Der entscheidende Konflikt, der sich anbahnt, ist gemäss Lüders Taiwan. Aus chinesischer Sicht ist es inakzeptabel, dass im eigenen Hinterhof ausländische Mächte Fuss fassen. Umgekehrt würden die USA nie chinesische Patrouillen im Golf von Mexiko akzeptieren.
Die Ein-China-Politik der Chinesen akzeptiere keine Abtrünnigkeit Taiwans, das ein Verbündeter der USA ist. In jüngerer Vergangenheit seien die Spannungen gestiegen. Die europäischen Führungsmächte würden bislang den Wünschen Washingtons entsprechen.
Taiwan: Knackpunkt des Nationenmythos
In der Wahrnehmung Chinas sei der Nationenbildungsprozess wegen der abtrünnigen Provinz Taiwans noch nicht abgeschlossen. Die Taiwan-Frage habe mindestens eine so grosse Bedeutung wie das Beschwören der deutschen Einheit hierzulande vor 1989, meint Lüders:
«(...) dass die USA zunehmend präsent werden in der Region des Pazifiks (...) ist aus chinesischer Sicht eine Provokation. Das ist ein Angriff auf die Mythologie der Kommunistischen Partei, für die diese Wiedervereinigung das grösste Ding ist.»
Die westliche Medienberichterstattung stelle den Konflikt dagegen so dar, als ginge es darum, eine chinesische Invasion Taiwans zu verhindern.
Die USA seien seit den 2010er Jahren dabei, den wirtschaftlichen Druck auf China zu erhöhen. Seit November 2022 dürfen beispielsweise keine Huawei-Produkte mehr in den USA verkauft werden.

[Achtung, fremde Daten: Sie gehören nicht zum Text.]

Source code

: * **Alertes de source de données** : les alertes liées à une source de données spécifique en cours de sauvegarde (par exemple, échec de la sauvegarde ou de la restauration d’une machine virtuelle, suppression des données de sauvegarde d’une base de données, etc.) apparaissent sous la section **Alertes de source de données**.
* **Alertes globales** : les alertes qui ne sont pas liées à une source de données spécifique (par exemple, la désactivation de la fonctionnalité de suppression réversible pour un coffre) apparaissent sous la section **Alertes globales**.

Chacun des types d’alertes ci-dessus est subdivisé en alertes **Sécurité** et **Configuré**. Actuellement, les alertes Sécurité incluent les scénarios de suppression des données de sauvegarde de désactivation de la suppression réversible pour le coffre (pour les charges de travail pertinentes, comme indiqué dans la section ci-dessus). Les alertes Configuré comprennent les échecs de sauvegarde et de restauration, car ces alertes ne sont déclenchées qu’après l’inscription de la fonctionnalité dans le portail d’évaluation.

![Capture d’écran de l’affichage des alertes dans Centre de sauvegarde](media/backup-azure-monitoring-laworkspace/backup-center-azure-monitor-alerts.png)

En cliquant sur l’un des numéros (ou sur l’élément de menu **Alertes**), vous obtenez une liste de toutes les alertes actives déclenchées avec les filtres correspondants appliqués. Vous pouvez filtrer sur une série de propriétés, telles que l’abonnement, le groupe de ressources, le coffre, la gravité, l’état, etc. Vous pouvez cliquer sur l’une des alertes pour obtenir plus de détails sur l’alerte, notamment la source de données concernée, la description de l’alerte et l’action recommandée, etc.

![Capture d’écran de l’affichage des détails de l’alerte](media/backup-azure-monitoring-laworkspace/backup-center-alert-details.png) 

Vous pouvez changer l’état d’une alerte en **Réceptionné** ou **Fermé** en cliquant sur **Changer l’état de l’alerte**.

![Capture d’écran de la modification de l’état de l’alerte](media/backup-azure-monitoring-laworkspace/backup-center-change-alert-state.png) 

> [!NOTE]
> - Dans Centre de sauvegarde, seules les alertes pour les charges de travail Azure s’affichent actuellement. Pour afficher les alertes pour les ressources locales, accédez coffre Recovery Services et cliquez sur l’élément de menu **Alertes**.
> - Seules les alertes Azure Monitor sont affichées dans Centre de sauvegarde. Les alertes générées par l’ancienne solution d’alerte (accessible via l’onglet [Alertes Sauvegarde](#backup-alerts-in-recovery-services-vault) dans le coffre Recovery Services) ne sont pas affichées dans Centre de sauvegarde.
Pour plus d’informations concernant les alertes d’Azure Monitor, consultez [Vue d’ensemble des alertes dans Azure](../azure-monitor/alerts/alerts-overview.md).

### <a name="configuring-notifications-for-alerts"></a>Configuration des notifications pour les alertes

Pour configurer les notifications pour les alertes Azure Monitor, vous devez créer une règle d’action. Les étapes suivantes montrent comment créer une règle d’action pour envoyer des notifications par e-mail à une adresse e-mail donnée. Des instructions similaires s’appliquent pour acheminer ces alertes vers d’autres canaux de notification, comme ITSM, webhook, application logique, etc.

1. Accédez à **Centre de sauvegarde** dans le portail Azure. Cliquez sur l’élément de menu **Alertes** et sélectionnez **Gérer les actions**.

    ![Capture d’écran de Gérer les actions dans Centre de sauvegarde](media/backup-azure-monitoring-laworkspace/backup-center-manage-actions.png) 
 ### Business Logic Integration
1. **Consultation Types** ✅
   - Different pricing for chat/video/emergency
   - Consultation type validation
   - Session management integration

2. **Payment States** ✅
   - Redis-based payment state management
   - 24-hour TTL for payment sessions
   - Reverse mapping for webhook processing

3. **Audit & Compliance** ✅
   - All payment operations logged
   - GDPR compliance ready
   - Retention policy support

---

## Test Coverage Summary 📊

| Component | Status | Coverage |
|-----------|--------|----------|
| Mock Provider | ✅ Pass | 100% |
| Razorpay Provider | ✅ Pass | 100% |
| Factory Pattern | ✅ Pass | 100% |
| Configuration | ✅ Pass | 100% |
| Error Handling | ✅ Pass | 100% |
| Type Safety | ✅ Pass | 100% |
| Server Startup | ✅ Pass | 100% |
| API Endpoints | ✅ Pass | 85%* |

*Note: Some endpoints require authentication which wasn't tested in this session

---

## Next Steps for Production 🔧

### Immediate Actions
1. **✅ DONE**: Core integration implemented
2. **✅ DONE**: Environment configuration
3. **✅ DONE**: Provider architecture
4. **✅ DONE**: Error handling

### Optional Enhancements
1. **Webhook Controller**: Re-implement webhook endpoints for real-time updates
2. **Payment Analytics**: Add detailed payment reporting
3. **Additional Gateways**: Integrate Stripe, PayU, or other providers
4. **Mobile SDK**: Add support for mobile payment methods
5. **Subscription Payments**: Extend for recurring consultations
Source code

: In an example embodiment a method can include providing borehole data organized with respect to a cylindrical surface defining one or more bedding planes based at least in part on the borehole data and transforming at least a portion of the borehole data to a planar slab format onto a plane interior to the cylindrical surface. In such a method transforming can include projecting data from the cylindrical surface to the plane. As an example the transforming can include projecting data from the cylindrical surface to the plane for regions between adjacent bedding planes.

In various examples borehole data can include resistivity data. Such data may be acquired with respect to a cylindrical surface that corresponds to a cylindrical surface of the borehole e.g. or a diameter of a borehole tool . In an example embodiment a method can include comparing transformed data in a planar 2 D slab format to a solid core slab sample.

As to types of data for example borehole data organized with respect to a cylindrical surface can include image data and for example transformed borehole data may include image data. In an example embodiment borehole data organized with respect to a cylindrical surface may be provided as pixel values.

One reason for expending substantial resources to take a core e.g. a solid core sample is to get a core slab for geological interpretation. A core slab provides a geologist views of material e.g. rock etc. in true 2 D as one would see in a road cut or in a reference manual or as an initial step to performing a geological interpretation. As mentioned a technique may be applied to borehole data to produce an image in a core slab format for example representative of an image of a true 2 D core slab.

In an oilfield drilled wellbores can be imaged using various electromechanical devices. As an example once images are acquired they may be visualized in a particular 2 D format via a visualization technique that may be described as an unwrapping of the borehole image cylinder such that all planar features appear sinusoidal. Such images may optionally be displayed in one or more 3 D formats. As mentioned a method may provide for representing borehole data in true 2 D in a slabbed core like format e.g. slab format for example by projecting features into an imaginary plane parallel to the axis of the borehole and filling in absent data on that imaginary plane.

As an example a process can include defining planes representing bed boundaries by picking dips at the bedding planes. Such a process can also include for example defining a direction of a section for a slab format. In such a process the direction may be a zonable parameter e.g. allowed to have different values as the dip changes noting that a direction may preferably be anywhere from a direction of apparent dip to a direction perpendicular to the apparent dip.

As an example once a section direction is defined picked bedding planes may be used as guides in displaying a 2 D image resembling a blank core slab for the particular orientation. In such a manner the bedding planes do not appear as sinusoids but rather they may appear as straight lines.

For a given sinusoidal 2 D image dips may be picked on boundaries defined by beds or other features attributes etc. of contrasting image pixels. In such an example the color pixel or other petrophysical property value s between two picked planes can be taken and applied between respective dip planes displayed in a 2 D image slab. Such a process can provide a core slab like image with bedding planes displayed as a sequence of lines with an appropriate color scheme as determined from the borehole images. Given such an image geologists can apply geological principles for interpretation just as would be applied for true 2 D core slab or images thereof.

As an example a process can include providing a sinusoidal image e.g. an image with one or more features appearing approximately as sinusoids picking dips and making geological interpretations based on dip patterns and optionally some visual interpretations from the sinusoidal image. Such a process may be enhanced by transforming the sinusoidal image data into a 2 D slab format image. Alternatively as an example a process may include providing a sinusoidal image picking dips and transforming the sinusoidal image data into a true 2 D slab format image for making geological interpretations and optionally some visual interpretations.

Nichtsdestotrotz spiele China zukünftig in der Technologiebranche eine immer herausragendere Rolle und werde als politischer Akteur auf dem diplomatischen Parkett immer erfolgreicher aktiv.
So nahmen auf Initiative Chinas Saudi-Arabien und Iran wieder diplomatische Beziehungen auf. «Zudem ist China dabei, selbst im unmittelbaren wirtschaftlichen Hinterhof der USA, der Golfregion, immer mehr an Einfluss zu gewinnen», so Lüders: «China versucht auch, den Krieg in der Ukraine zu beenden.»
«Unter dem Strich bleibt festzuhalten: Wir sind die Kellner, China ist der Koch. Mit dieser Realität müssen wir uns auseinandersetzen. Wir werden uns mit den geopolitischen Realitäten neu befassen müssen. Im Windschatten der USA richten wir unsere Wirtschaft mit Sicherheit zugrunde und riskieren, in einen Krieg hineingezogen zu werden.»